__Text segment__:
Segment Open

While the online convenience sample enabled timely data collection, it may not fully represent non‐Internet users or populations with limited social‐media engagement. Self‐report measures introduce the risk of social‐desirability bias, and the cross‐sectional design precludes causal inferences. Nevertheless, the methodology provides robust descriptive and associative insights into inflation perceptions and their consequences among active digital‐platform users in Nigeria.

This methodological approach thus ensured systematic, reliable, and ethically sound data collection and analysis, laying a solid foundation for interpreting consumers’ inflation experiences in the subsequent chapters.

RESULTS AND DISCUSSION

This chapter presents the study’s empirical findings, reports the statistical tests of the stated hypotheses, and interprets the results in light of the research objectives and existing literature.

Data Presentation

A total of 163 valid responses were analysed. Table 4.1 summarizes the composite indices for perceived inflation, welfare impact, and coping strategies.

Table 4.1 Descriptive Statistics of Composite Scores

Statistic Perceived Inflation Welfare Impact Coping Score
Mean 4.21 3.78 2.87
Standard Deviation 0.52 0.61 0.74
Minimum 2.40 2.00 1.00
Maximum 5.00 5.00 4.00
N 163 156 158

Consumers overall reported sharply rising prices (mean = 4.21 on a 1–5 scale). The welfare‐impact index (mean = 3.78) indicates substantial self‐reported declines in living standards, while moderate coping‐strategy use (mean = 2.87 on a 1–4 scale) suggests that many respondents had begun adapting behaviours but had not adopted extreme measures.

Demographic splits of mean perceived-inflation scores appear in Table 4.2.

Table 4.2 Mean Perceived Inflation by Gender

Gender Mean SD n
Male 4.17 0.51 133
Female 4.35 0.50 30

Age, education, and income group means exhibited similar patterns, with slightly higher perceived inflation among older and higher-income respondents, though differences were modest (Δ ≤ 0.20 on the 1–5 scale).

Data Analysis and Hypotheses Testing

Hypothesis 1 asserted no significant difference in perceived-inflation scores across demographic groups. Independent-samples t-tests and one-way ANOVAs were conducted:

Gender: A t-test yielded t(161) = 2.32, p = 0.022, indicating that female respondents reported significantly higher perceived inflation than males (4.35 vs. 4.17).

Age: One-way ANOVA across five age cohorts produced F(4,158) = 1.89, p = 0.113, suggesting no statistically significant age‐group differences.

Education: ANOVA across four education levels gave F(3,159) = 2.14, p = 0.098, marginally below conventional significance thresholds.

Employment status and income range likewise showed non‐significant variation (p > 0.10).

Because gender differences reached significance, H₀₁ was rejected in part. Demographic effects appear limited to gender, with another group means not differing significantly at α = 0.05.

Segment Closed

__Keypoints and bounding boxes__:
Segment Open

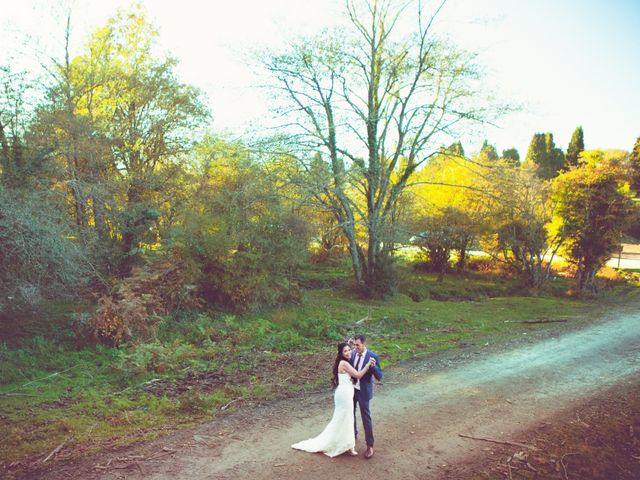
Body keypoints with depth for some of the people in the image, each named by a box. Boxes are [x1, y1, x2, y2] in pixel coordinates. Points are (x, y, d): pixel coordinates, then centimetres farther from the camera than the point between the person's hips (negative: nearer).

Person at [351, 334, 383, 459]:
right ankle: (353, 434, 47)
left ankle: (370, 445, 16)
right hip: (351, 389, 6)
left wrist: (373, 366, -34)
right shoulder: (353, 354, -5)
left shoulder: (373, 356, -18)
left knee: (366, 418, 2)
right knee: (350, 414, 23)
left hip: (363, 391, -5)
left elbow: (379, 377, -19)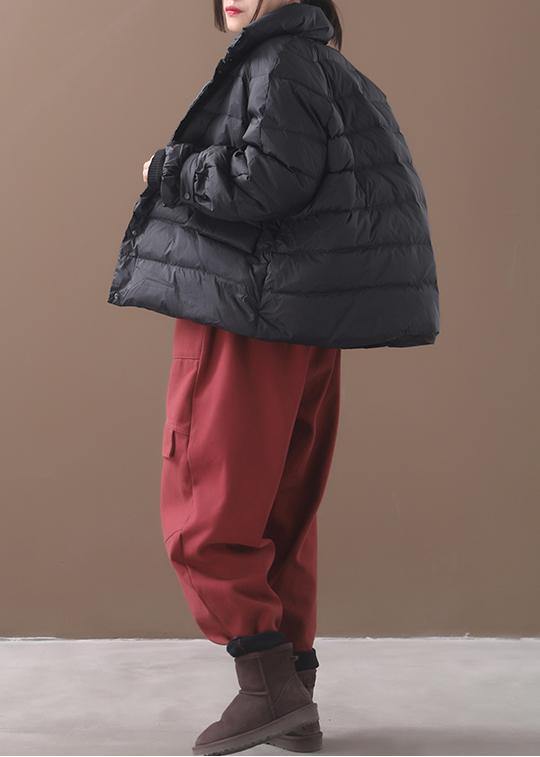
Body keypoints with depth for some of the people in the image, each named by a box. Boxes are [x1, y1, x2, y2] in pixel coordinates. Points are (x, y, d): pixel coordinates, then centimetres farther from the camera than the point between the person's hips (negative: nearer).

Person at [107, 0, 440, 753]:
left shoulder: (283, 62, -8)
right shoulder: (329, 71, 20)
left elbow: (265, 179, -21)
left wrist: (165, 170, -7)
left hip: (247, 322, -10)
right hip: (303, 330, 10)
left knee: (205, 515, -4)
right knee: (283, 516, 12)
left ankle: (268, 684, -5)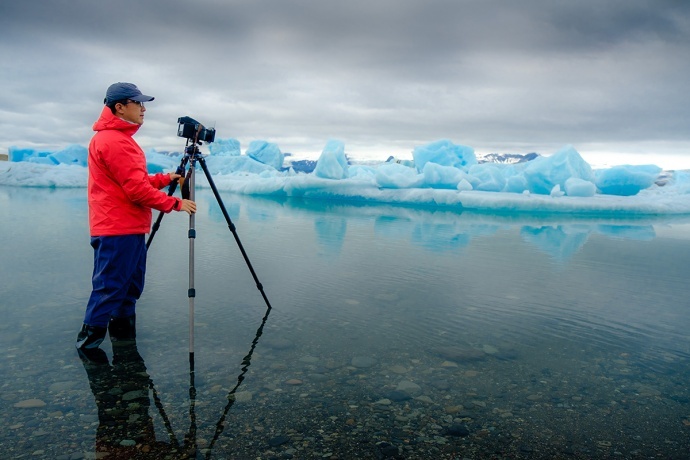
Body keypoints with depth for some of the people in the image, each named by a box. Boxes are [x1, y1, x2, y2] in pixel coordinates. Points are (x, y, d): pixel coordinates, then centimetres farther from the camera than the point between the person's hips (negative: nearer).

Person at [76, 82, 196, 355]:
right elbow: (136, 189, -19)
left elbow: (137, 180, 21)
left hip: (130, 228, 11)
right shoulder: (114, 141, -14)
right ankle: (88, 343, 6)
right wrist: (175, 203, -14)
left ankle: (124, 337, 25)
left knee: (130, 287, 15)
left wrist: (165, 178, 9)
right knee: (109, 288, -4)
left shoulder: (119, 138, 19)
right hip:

Segment Closed

__Explore the material__:
(a) According to the inflation study, how many valid responses were analyzed?
(b) Carry the inflation study forward, beginning after its final sentence.

__Answers__:
(a) 163 valid responses were analyzed.

(b)
Hypothesis 2 proposed no association between perceived inflation and coping-strategy adoption. Pearson correlation yielded r = 0.48, p < 0.001, indicating a moderate, positive relationship: higher perceived inflation corresponded with greater use of coping strategies. A chi-square test comparing “high adopters” (coping score > 3) versus “low adopters” by gender showed χ²(1) = 4.53, p = 0.033, revealing that females were more likely to report frequent coping actions. H₀₂ was therefore rejected.

Hypothesis 3 posited no correlation between perceived inflation and welfare impact or consumer confidence. Results showed:

Perceived Inflation vs. Welfare Impact: r = 0.65, p < 0.001

Perceived Inflation vs. Consumer Confidence: r = –0.52, p < 0.001

Consumers perceiving higher inflation also reported greater adverse welfare impacts (e.g., stress, reduced savings) and lower confidence in future price stability. These findings led to rejection of H₀₃.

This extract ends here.